Add optional allowlist to pickle serde deserializer#818
Conversation
Introduces a configurable allowlist of (module, qualname) pairs for the pickle-based deserializer registered by register_type_to_pickle(). When an allowlist is configured, deserialization uses a restricted unpickler that refuses to import classes outside the allowlist and raises pickle.UnpicklingError instead. When no allowlist is configured, behavior remains backward-compatible and a runtime warning is emitted once per call site to encourage adoption. The allowlist can be supplied (a) per-call at deserialize time, (b) per-registration via register_type_to_pickle(cls, allowlist=...), or (c) process-wide via set_pickle_serde_allowlist([...]).
andreahlert
left a comment
There was a problem hiding this comment.
Thanks for this — solid direction (find_class is the right call, back-compat's clean). Just a few notes: only the first one's a blocker (the reg-time allowlist is fail-open), the rest are nits.
| _warned_call_sites: set = set() | ||
|
|
||
|
|
||
| def register_type_to_pickle(cls, allowlist: Optional[Iterable[AllowlistEntry]] = None): |
There was a problem hiding this comment.
this is fail-open. key's static "pickle", so registering another class w/o a list later wipes this one's allowlist. tested it. lvl-2 should just go — per-call + global is enough (#794 already does it that way).

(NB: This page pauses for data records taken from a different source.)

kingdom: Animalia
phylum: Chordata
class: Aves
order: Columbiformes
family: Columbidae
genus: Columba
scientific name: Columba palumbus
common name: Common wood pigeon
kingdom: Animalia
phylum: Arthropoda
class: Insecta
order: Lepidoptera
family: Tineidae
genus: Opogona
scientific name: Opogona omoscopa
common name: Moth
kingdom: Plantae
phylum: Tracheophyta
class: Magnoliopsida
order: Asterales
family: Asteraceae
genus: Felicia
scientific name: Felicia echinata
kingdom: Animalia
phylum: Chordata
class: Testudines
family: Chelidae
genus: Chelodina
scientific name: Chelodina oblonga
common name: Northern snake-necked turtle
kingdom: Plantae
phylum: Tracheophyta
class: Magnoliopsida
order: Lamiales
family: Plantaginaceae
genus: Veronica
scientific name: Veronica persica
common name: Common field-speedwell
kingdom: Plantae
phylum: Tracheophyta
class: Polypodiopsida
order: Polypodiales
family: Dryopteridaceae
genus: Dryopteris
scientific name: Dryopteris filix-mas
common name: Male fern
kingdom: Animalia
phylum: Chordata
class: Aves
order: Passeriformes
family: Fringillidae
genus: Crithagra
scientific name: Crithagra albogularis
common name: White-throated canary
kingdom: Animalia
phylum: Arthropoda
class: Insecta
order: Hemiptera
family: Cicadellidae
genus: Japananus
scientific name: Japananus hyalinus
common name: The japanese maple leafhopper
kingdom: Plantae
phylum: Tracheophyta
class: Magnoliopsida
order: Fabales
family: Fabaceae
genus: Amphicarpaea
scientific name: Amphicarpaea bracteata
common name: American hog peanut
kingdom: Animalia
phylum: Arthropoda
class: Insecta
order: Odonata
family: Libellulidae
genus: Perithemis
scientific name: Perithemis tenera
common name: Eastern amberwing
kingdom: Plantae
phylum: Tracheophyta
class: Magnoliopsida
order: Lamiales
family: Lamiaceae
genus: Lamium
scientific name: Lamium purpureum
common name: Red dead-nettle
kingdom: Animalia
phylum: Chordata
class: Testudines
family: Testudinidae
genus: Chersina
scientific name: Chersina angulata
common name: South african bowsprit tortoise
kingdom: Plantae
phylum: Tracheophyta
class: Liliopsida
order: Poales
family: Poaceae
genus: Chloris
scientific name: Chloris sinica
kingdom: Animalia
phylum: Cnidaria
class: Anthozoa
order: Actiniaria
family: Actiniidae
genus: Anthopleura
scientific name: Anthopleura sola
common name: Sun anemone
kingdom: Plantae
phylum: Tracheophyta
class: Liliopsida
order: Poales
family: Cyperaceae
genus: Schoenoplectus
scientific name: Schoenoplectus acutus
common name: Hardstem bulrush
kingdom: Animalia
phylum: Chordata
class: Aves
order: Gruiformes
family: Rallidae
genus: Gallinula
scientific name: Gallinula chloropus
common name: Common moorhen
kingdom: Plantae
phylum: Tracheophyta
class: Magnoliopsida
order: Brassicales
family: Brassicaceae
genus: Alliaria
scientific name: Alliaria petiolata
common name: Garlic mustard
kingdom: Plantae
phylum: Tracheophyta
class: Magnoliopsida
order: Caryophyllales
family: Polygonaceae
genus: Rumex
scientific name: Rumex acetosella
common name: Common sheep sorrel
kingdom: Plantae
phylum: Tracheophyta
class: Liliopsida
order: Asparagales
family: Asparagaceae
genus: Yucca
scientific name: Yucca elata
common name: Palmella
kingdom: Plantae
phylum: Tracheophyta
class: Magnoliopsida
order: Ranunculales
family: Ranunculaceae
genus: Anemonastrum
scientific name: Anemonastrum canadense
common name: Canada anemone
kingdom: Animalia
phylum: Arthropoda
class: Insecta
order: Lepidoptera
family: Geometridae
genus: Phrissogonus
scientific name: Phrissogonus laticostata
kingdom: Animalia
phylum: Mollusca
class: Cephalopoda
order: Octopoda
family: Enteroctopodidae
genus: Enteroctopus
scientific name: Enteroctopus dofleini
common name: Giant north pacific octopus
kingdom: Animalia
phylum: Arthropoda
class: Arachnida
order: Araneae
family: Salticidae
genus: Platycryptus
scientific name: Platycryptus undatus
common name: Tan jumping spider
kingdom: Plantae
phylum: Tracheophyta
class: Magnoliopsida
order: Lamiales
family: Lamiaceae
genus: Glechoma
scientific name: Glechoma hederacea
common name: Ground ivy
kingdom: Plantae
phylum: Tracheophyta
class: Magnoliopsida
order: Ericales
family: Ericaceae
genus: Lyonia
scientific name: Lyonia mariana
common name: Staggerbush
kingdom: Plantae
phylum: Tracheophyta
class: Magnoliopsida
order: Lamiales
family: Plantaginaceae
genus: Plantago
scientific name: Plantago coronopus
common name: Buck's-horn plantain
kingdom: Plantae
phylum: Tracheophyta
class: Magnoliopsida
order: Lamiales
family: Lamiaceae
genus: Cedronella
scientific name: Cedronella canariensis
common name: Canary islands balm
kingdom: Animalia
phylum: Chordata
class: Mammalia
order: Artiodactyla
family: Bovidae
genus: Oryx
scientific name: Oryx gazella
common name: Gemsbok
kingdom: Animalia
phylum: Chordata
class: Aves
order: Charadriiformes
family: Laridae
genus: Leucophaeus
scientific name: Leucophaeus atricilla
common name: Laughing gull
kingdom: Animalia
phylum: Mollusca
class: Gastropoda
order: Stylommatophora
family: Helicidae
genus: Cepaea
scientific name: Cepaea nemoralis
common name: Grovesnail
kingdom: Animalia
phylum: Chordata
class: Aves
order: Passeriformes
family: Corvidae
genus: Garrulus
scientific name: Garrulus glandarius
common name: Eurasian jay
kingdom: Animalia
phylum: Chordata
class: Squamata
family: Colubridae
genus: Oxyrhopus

| _global_allowlist: Optional[List[AllowlistEntry]] = None | ||
|
|
||
|
|
||
| def set_pickle_serde_allowlist(allowlist: Optional[Iterable[AllowlistEntry]]) -> None: |
There was a problem hiding this comment.
two setters + two SecurityWarnings now (this and pydantic's). worth merging into one burr.serde someday?
| deserialization. If the persistence backend (SQLite file, Redis, S3, the | ||
| local filesystem, etc.) can be written to by an untrusted party, a tampered | ||
| payload can trigger remote code execution when burr restores application | ||
| state. |
There was a problem hiding this comment.
restricting globals isn't a full fix (cpython docs say so) — softening this + mentioning signed payloads:
| state. | |
| state. | |
| Note: an allowlist restricts *which* globals can be imported — necessary | |
| but not sufficient (see CPython "Restricting Globals"). For fully untrusted | |
| backends, prefer not unpickling, or sign payloads (HMAC) as defense in depth. |
| assert _is_allowed("m", "C", []) is False | ||
|
|
||
|
|
||
| def test_malicious_reduce_payload_blocked_with_allowlist(): |
There was a problem hiding this comment.
only catches a top-level builtins.int. one where an allowed obj nests a blocked class would be a stronger test.
Summary
Adds an optional allowlist to the pickle deserializer used by Burr's serde system (
burr/integrations/serde/pickle.py), mirroring the shape of #794's pydantic allowlist work.Without an allowlist: backward-compatible —
deserialize_picklecontinues to callpickle.loads(...)and emits a one-timeSecurityWarningper registration site so users see the noise.With an allowlist: a
_RestrictedUnpickler(pickle.Unpickler)subclass overridesfind_class(module, name)to validate against the allowlist and raisespickle.UnpicklingErrorfor anything not on it.API
Three ways to set the allowlist, in resolution order (highest priority first):
deserialize_pickle(value, allowlist=[...])register_type_to_pickle(cls, allowlist=[...])set_pickle_serde_allowlist([...])SecurityWarningAllowlist entries are
(module, qualname)tuples — e.g.("myapp.models", "User")— rather than prefix strings. Pickle attacks routinely reach for specific symbols within otherwise-trusted modules (e.g.builtins.eval,os.system,subprocess.Popen), so per-class granularity matters more than for pydantic where the registered name is already a class.Trust model (now in the docstring)
Pickle deserialization is unsafe when the bytes come from a source the application doesn't fully control — including persistence backends that have a separate access model (SQLite files, Redis, S3, filesystems). An attacker with write access to the backend can plant a malicious
__reduce__payload that triggers code execution when state is loaded. The allowlist closes that primitive.Tests
8 tests in
tests/integrations/serde/test_pickle.py(was 1):_is_allowedtruth table for allowlist matching__reduce__payload (calling a sentinel function via__reduce__) is blocked when an allowlist is set; sentinel never runs(module, qualname)is on the allowlistset_pickle_serde_allowlistapplies to fresh registrationsregister_type_to_pickle) overrides module defaultSecurityWarningexactly once per registration siteWider
tests/integrations/serde/+tests/core/test_serde.pyruns 24/24 green.